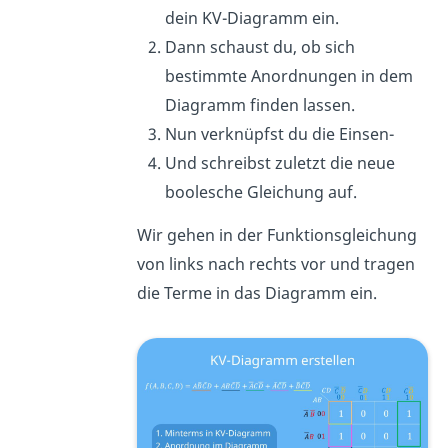
dein KV-Diagramm ein.
Dann schaust du, ob sich
bestimmte Anordnungen in dem
Diagramm finden lassen.
Nun verknüpfst du die Einsen-
Und schreibst zuletzt die neue
boolesche Gleichung auf.
Wir gehen in der Funktionsgleichung
von links nach rechts vor und tragen
die Terme in das Diagramm ein.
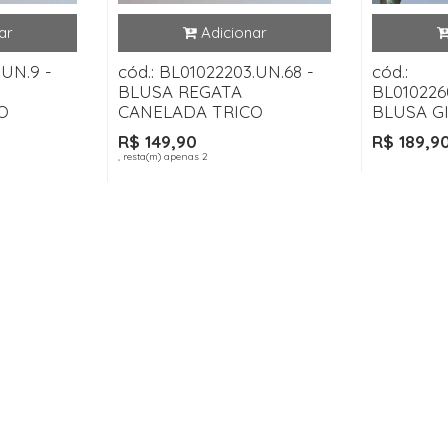
.UN.9 -
cód.: BL01022203.UN.68 -
cód.:
BLUSA REGATA
BL010226
O
CANELADA TRICO
BLUSA G
R$ 149,90
R$ 189,9
, resta(m) apenas 2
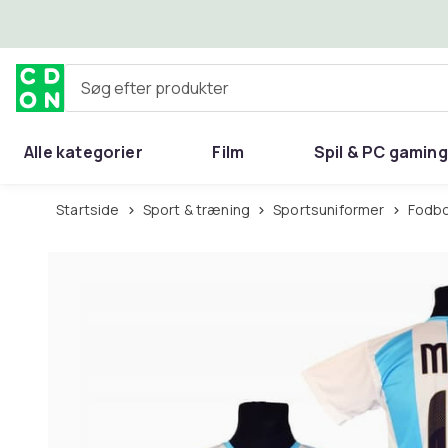
Spring til hovedindhold
Søg efter produkter
Alle kategorier
Film
Spil & PC gaming
Hjem & have
Startside
Sport & træning
Sportsuniformer
Fodb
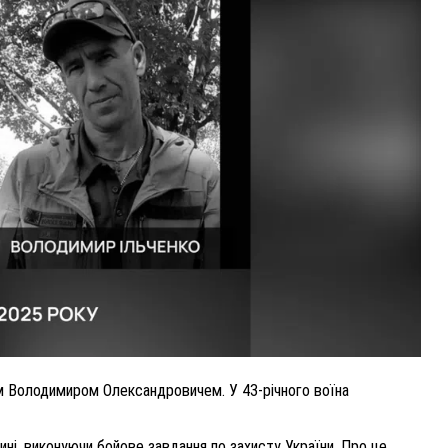
ВНАСЛІДОК ПОРАНЕНЬ, ОТРИМАНИХ НА ВІЙНІ,
ПОМЕР ВОЇН ЮРІЙ ВОЙТИК
25 листопада 2025
0
м Володимиром Олександровичем. У 43-річного воїна
ні, виконуючи бойове завдання по захисту України. Про це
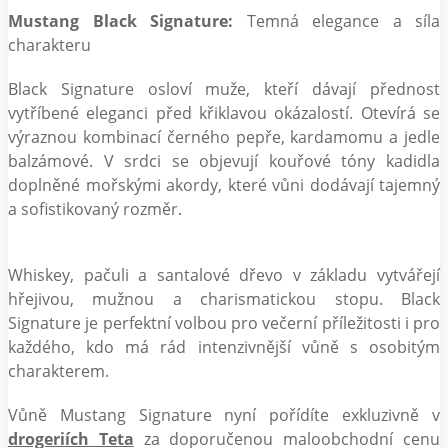
Mustang Black Signature:
Temná elegance a síla
charakteru
Black Signature osloví muže, kteří dávají přednost
vytříbené eleganci před křiklavou okázalostí. Otevírá se
výraznou kombinací černého pepře, kardamomu a jedle
balzámové. V srdci se objevují kouřové tóny kadidla
doplněné mořskými akordy, které vůni dodávají tajemný
a sofistikovaný rozměr.
Whiskey, pačuli a santalové dřevo v základu vytvářejí
hřejivou, mužnou a charismatickou stopu. Black
Signature je perfektní volbou pro večerní příležitosti i pro
každého, kdo má rád intenzivnější vůně s osobitým
charakterem.
Vůně Mustang Signature nyní pořídíte exkluzivně v
drogeriích Teta
za doporučenou maloobchodní cenu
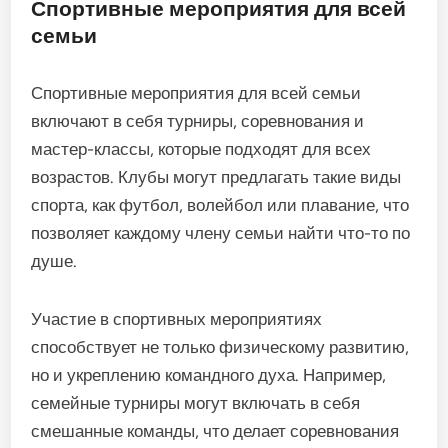
Спортивные мероприятия для всей
семьи
Спортивные мероприятия для всей семьи
включают в себя турниры, соревнования и
мастер-классы, которые подходят для всех
возрастов. Клубы могут предлагать такие виды
спорта, как футбол, волейбол или плавание, что
позволяет каждому члену семьи найти что-то по
душе.
Участие в спортивных мероприятиях
способствует не только физическому развитию,
но и укреплению командного духа. Например,
семейные турниры могут включать в себя
смешанные команды, что делает соревнования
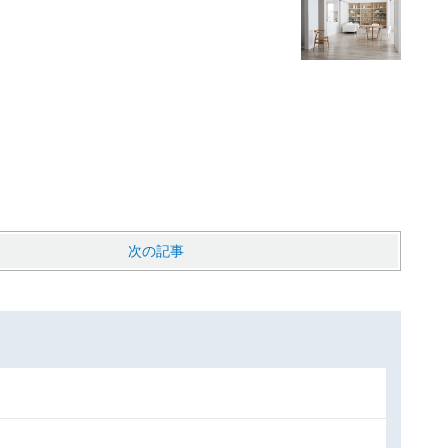
、
次の記事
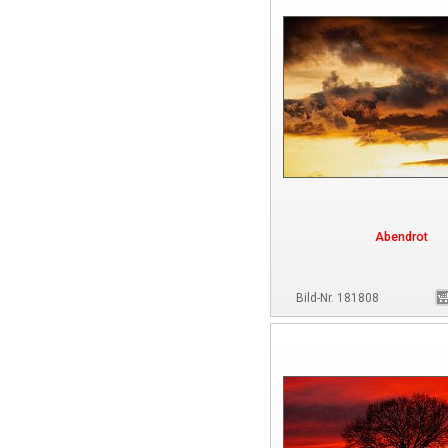
Abendrot
Bild-Nr. 181808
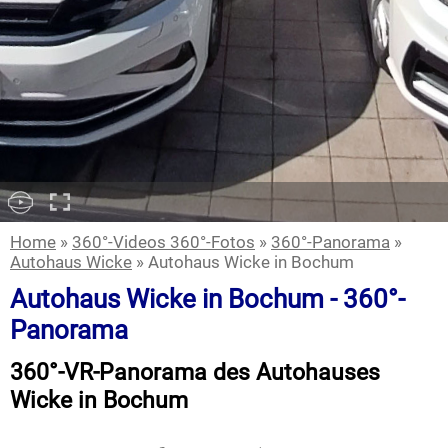
Home
»
360°-Videos 360°-Fotos
»
360°-Panorama
»
Autohaus Wicke
» Autohaus Wicke in Bochum
Autohaus Wicke in Bochum - 360°-
Panorama
360°-VR-Panorama des Autohauses
Wicke in Bochum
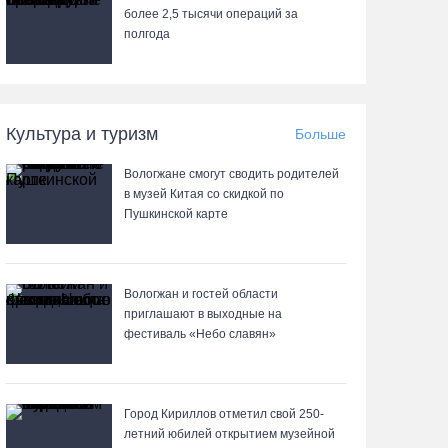
более 2,5 тыcячи операций за
полгода
Культура и туризм
Больше
Вологжане смогут сводить родителей
в музей Китая со скидкой по
Пушкинской карте
Вологжан и гостей области
приглашают в выходные на
фестиваль «Небо славян»
Город Кириллов отметил свой 250-
летний юбилей открытием музейной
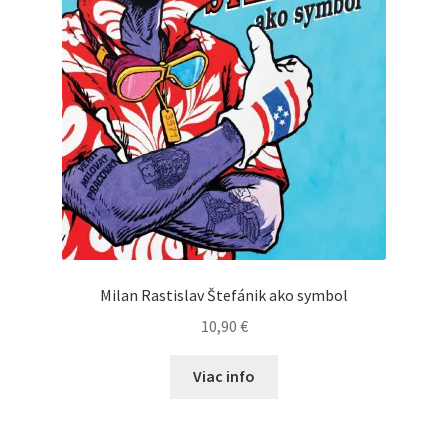
Milan Rastislav Štefánik ako symbol
10,90
€
Viac info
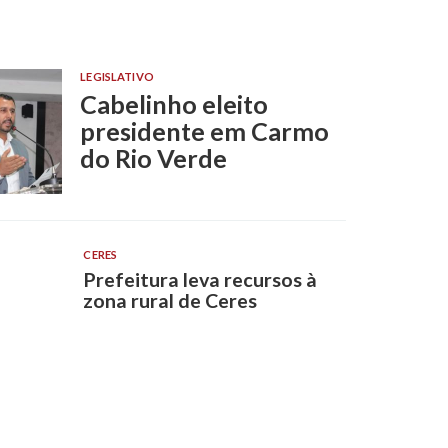
LEGISLATIVO
Cabelinho eleito
presidente em Carmo
do Rio Verde
CERES
Prefeitura leva recursos à
zona rural de Ceres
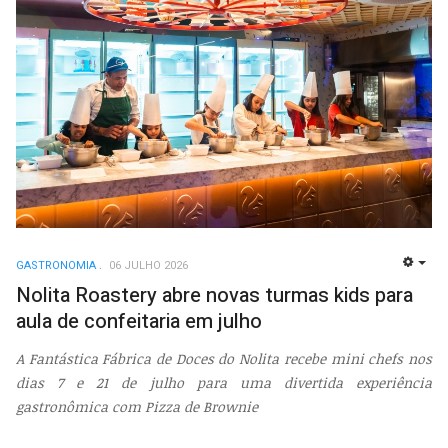
GASTRONOMIA
06 JULHO 2026
EMP
Nolita Roastery abre novas turmas kids para
aula de confeitaria em julho
A Fantástica Fábrica de Doces do Nolita recebe mini chefs nos
dias 7 e 21 de julho para uma divertida experiência
gastronômica com Pizza de Brownie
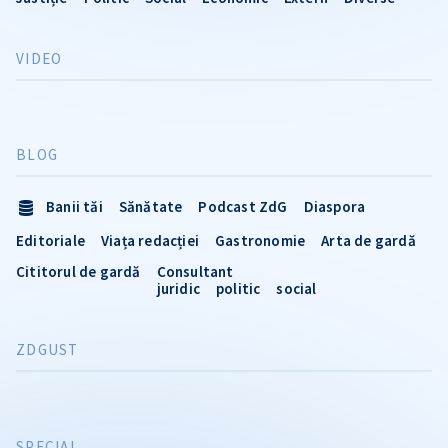
VIDEO
BLOG
Banii tăi
Sănătate
Podcast ZdG
Diaspora
Editoriale
Viața redacției
Gastronomie
Arta de gardă
Cititorul de gardă
Consultant
juridic
politic
social
ZDGUST
SPECIAL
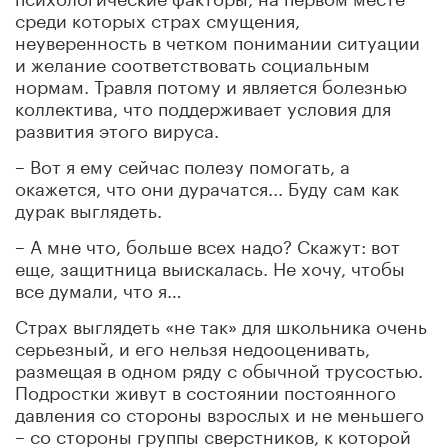
среди которых страх смущения,
неуверенность в четком понимании ситуации
и желание соответствовать социальным
нормам. Травля потому и является болезнью
коллектива, что поддерживает условия для
развития этого вируса.
– Вот я ему сейчас полезу помогать, а
окажется, что они дурачатся... Буду сам как
дурак выглядеть.
– А мне что, больше всех надо? Скажут: вот
еще, защитница выискалась. Не хочу, чтобы
все думали, что я…
Страх выглядеть «не так» для школьника очень
серьезный, и его нельзя недооценивать,
размещая в одном ряду с обычной трусостью.
Подростки живут в состоянии постоянного
давления со стороны взрослых и не меньшего
– со стороны группы сверстников, к которой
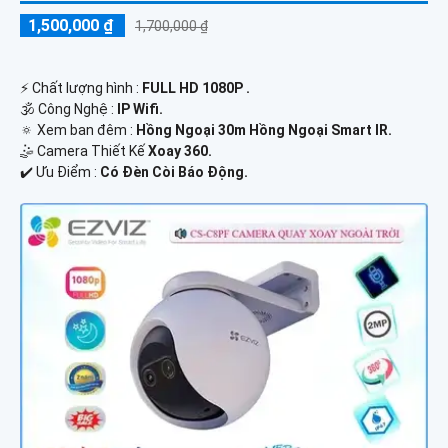
1,500,000 ₫
1,700,000 ₫
️⚡ Chất lượng hình :
FULL HD 1080P .
🕉️ Công Nghệ :
IP Wifi.
🔅 Xem ban đêm :
Hồng Ngoại 30m Hồng Ngoại Smart IR.
🤹 Camera Thiết Kế
Xoay 360.
️✔️ Ưu Điểm :
Có Đèn Còi Báo Động.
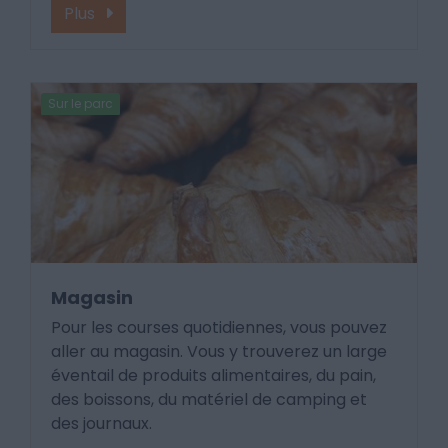
Plus
Sur le parc
Magasin
Pour les courses quotidiennes, vous pouvez
aller au magasin. Vous y trouverez un large
éventail de produits alimentaires, du pain,
des boissons, du matériel de camping et
des journaux.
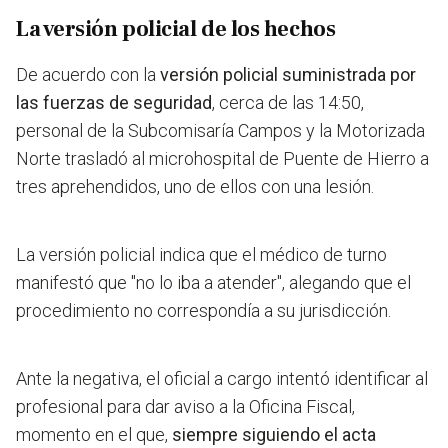
La versión policial de los hechos
De acuerdo con la
versión policial suministrada por
las fuerzas de seguridad
, cerca de las 14:50,
personal de la Subcomisaría Campos y la Motorizada
Norte trasladó al microhospital de Puente de Hierro a
tres aprehendidos, uno de ellos con una lesión.
La versión policial indica que el médico de turno
manifestó que "no lo iba a atender", alegando que el
procedimiento no correspondía a su jurisdicción.
Ante la negativa, el oficial a cargo intentó identificar al
profesional para dar aviso a la Oficina Fiscal,
momento en el que,
siempre siguiendo el acta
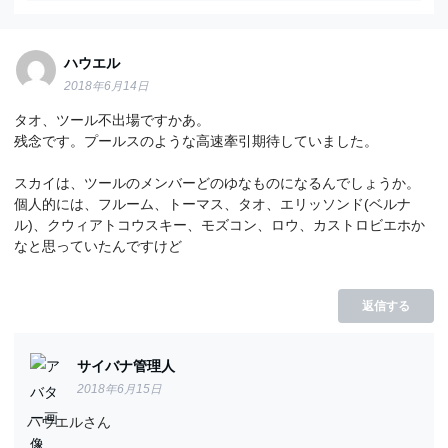
ハウエル
2018年6月14日
タオ、ツール不出場ですかあ。
残念です。プールスのような高速牽引期待していました。
スカイは、ツールのメンバーどのゆなものになるんでしょうか。
個人的には、フルーム、トーマス、タオ、エリッソンド(ベルナ
ル)、クウィアトコウスキー、モズコン、ロウ、カストロビエホか
なと思っていたんですけど
返信する
サイバナ管理人
2018年6月15日
ハウエルさん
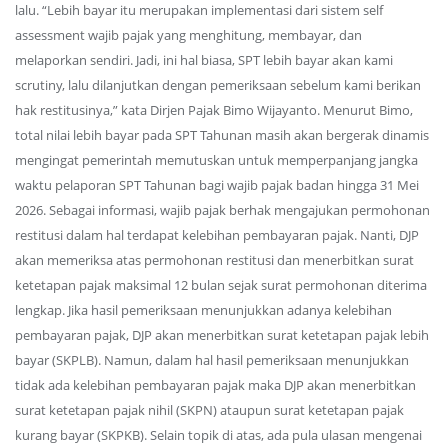
lalu. “Lebih bayar itu merupakan implementasi dari sistem self
assessment wajib pajak yang menghitung, membayar, dan
melaporkan sendiri. Jadi, ini hal biasa, SPT lebih bayar akan kami
scrutiny, lalu dilanjutkan dengan pemeriksaan sebelum kami berikan
hak restitusinya,” kata Dirjen Pajak Bimo Wijayanto. Menurut Bimo,
total nilai lebih bayar pada SPT Tahunan masih akan bergerak dinamis
mengingat pemerintah memutuskan untuk memperpanjang jangka
waktu pelaporan SPT Tahunan bagi wajib pajak badan hingga 31 Mei
2026. Sebagai informasi, wajib pajak berhak mengajukan permohonan
restitusi dalam hal terdapat kelebihan pembayaran pajak. Nanti, DJP
akan memeriksa atas permohonan restitusi dan menerbitkan surat
ketetapan pajak maksimal 12 bulan sejak surat permohonan diterima
lengkap. Jika hasil pemeriksaan menunjukkan adanya kelebihan
pembayaran pajak, DJP akan menerbitkan surat ketetapan pajak lebih
bayar (SKPLB). Namun, dalam hal hasil pemeriksaan menunjukkan
tidak ada kelebihan pembayaran pajak maka DJP akan menerbitkan
surat ketetapan pajak nihil (SKPN) ataupun surat ketetapan pajak
kurang bayar (SKPKB). Selain topik di atas, ada pula ulasan mengenai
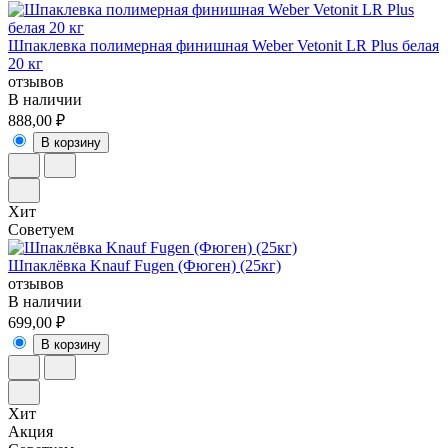
Шпаклевка полимерная финишная Weber Vetonit LR Plus белая
20 кг
отзывов
В наличии
888,00 ₽
В корзину
Хит
Советуем
Шпаклёвка Knauf Fugen (Фюген) (25кг)
отзывов
В наличии
699,00 ₽
В корзину
Хит
Акция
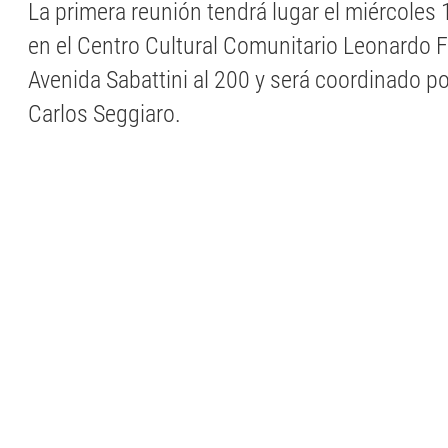
La primera reunión tendrá lugar el miércoles 
en el Centro Cultural Comunitario Leonardo 
Avenida Sabattini al 200 y será coordinado po
Carlos Seggiaro.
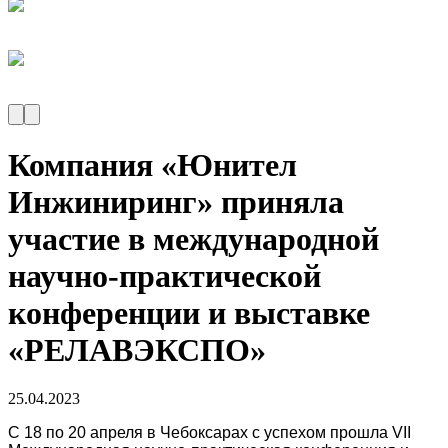
Компания «Юнител
Инжиниринг» приняла
участие в международной
научно-практической
конференции и выставке
«РЕЛАВЭКСПО»
25.04.2023
C 18 по 20 апреля в Чебоксарах с успехом прошла VII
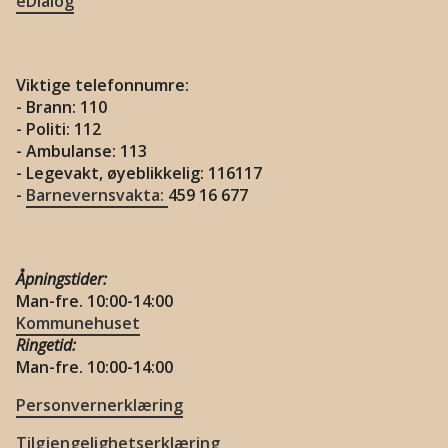
eDialog
Viktige telefonnumre:
- Brann: 110
- Politi: 112
- Ambulanse: 113
- Legevakt, øyeblikkelig: 116117
-
Barnevernsvakta:
459 16 677
Åpningstider:
Man-fre. 10:00-14:00
Kommunehuset
Ringetid:
Man-fre. 10:00-14:00
Personvernerklæring
Tilgjengelighetserklæring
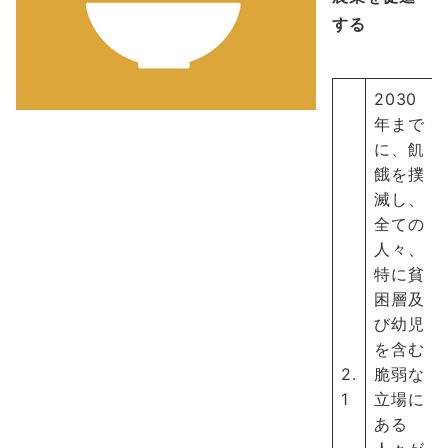
する
2030
年まで
に、飢
餓を撲
滅し、
全ての
人々、
特に貧
困層及
び幼児
を含む
2.
脆弱な
1
立場に
ある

▶ [TASK DETAILS] Would you please reproduce the entries above, starting at the line with "летний юбилей открытием музейной" and stopping after the line with "momento en el"? Omit any pictures.

▶ [WRITTEN ANSWER]
летний юбилей открытием музейной
Milan Rastislav Štefánik ako symbol
10,90
€
Viac info
LEGISLATIVO
Cabelinho eleito
presidente em Carmo
do Rio Verde
CERES
Prefeitura leva recursos à
zona rural de Ceres
GASTRONOMIA
06 JULHO 2026
EMP
Nolita Roastery abre novas turmas kids para
aula de confeitaria em julho
A Fantástica Fábrica de Doces do Nolita recebe mini chefs nos
dias 7 e 21 de julho para uma divertida experiência
gastronômica com Pizza de Brownie
VIDEO
BLOG
Banii tăi
Sănătate
Podcast ZdG
Diaspora
Editoriale
Viața redacției
Gastronomie
Arta de gardă
Cititorul de gardă
Consultant
juridic
politic
social
ZDGUST
SPECIAL
среди которых страх смущения,
неуверенность в четком понимании ситуации
и желание соответствовать социальным
нормам. Травля потому и является болезнью
коллектива, что поддерживает условия для
развития этого вируса.
– Вот я ему сейчас полезу помогать, а
окажется, что они дурачатся... Буду сам как
дурак выглядеть.
– А мне что, больше всех надо? Скажут: вот
еще, защитница выискалась. Не хочу, чтобы
все думали, что я…
Страх выглядеть «не так» для школьника очень
серьезный, и его нельзя недооценивать,
размещая в одном ряду с обычной трусостью.
Подростки живут в состоянии постоянного
давления со стороны взрослых и не меньшего
– со стороны группы сверстников, к которой
1,500,000 ₫
1,700,000 ₫
️⚡ Chất lượng hình :
FULL HD 1080P .
🕉️ Công Nghệ :
IP Wifi.
🔅 Xem ban đêm :
Hồng Ngoại 30m Hồng Ngoại Smart IR.
🤹 Camera Thiết Kế
Xoay 360.
️✔️ Ưu Điểm :
Có Đèn Còi Báo Động.
Plus
Sur le parc
Magasin
Pour les courses quotidiennes, vous pouvez
aller au magasin. Vous y trouverez un large
éventail de produits alimentaires, du pain,
des boissons, du matériel de camping et
des journaux.
La versión policial de los hechos
De acuerdo con la
versión policial suministrada por
las fuerzas de seguridad
, cerca de las 14:50,
personal de la Subcomisaría Campos y la Motorizada
Norte trasladó al microhospital de Puente de Hierro a
tres aprehendidos, uno de ellos con una lesión.
La versión policial indica que el médico de turno
manifestó que "no lo iba a atender", alegando que el
procedimiento no correspondía a su jurisdicción.
Ante la negativa, el oficial a cargo intentó identificar al
profesional para dar aviso a la Oficina Fiscal,
momento en el que,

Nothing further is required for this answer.